Table of Contents

Class CharacterTokenizer

Namespace
AiDotNet.Tokenization.Algorithms
Assembly
AiDotNet.dll

Character-level tokenizer that splits text into individual characters. Useful for character-based language models and some RNN architectures.

public class CharacterTokenizer : TokenizerBase, ITokenizer
Inheritance
CharacterTokenizer
Implements
Inherited Members

Constructors

CharacterTokenizer(IVocabulary, SpecialTokens, bool, bool)

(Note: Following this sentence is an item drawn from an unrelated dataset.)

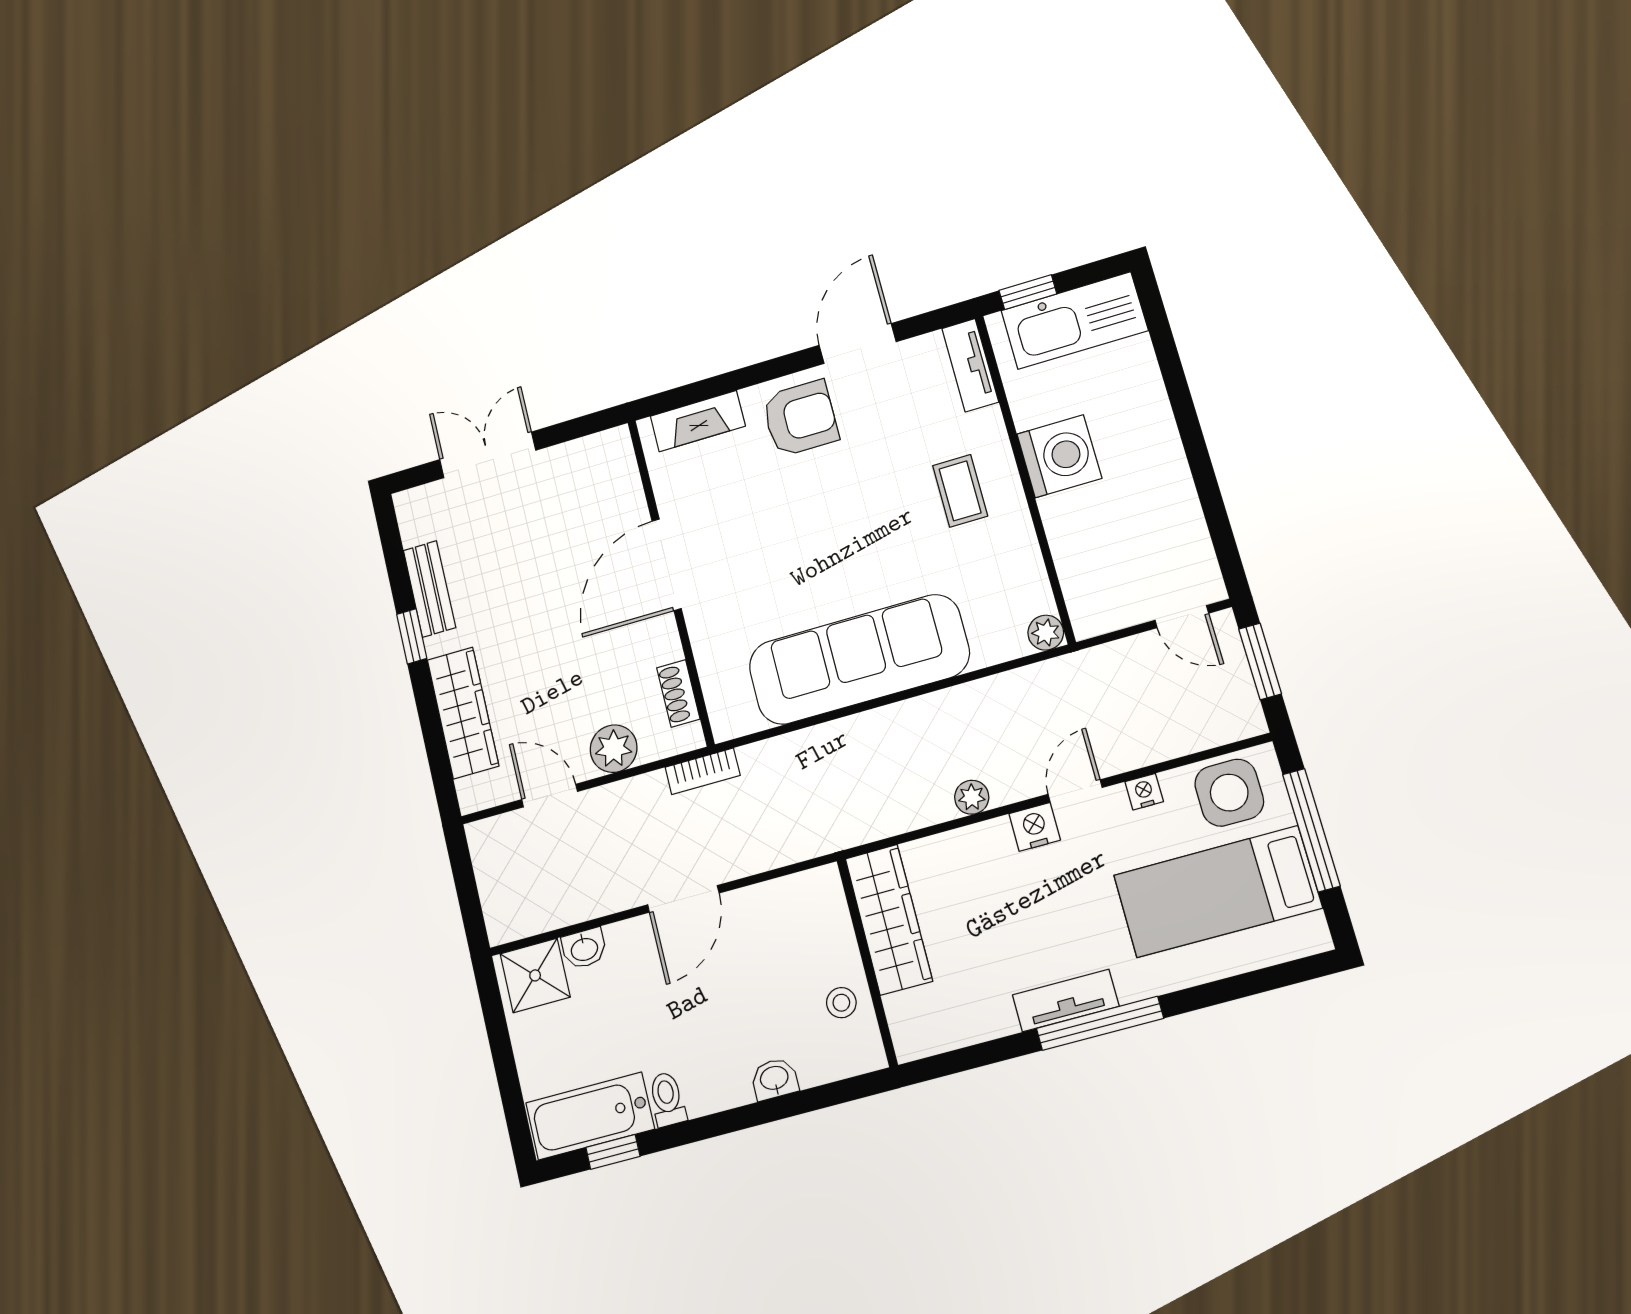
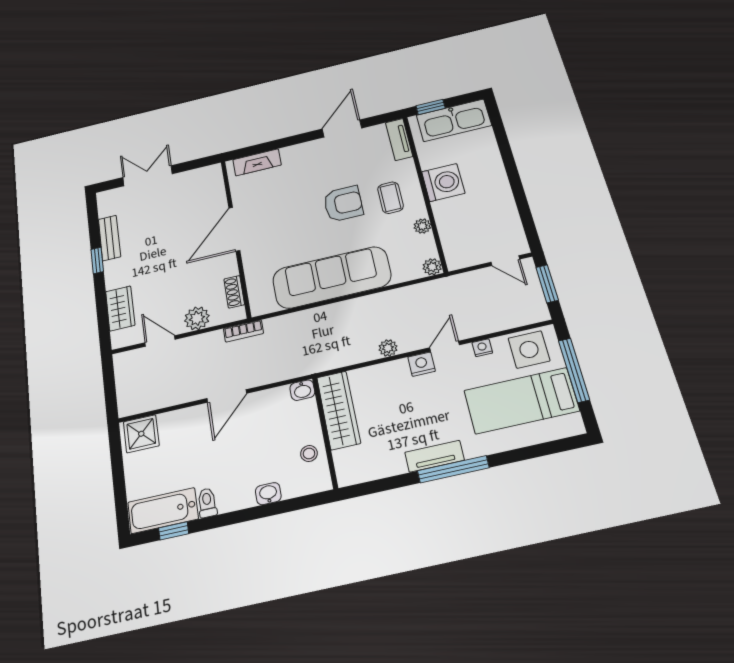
armchair: (800, 418) -> (343, 204), moved
plant: (1024, 549) -> (422, 226), added
wardrobe: (463, 713) -> (120, 308), width x0.67
washbasin: (584, 948) -> (302, 390), moved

Creates a new character tokenizer.

public CharacterTokenizer(IVocabulary vocabulary, SpecialTokens specialTokens, bool lowercase = false, bool includeWhitespace = true)

Parameters

vocabulary IVocabulary
specialTokens SpecialTokens
lowercase bool
includeWhitespace bool

Methods

CleanupTokens(List<string>)

Cleans up tokens and converts them back to text.

protected override string CleanupTokens(List<string> tokens)

Parameters

tokens List<string>

Returns

string

CreateAscii(SpecialTokens?, bool)

Creates a character tokenizer with ASCII printable characters.

public static CharacterTokenizer CreateAscii(SpecialTokens? specialTokens = null, bool lowercase = false)

Parameters

specialTokens SpecialTokens
lowercase bool

Returns

CharacterTokenizer

Tokenize(string)

Tokenizes text into individual characters.

public override List<string> Tokenize(string text)

Parameters

text string

Returns

List<string>

Train(IEnumerable<string>, SpecialTokens?, bool, int)

Trains a character tokenizer from a corpus.

public static CharacterTokenizer Train(IEnumerable<string> corpus, SpecialTokens? specialTokens = null, bool lowercase = false, int minFrequency = 1)

Parameters

corpus IEnumerable<string>
specialTokens SpecialTokens
lowercase bool
minFrequency int

Returns

CharacterTokenizer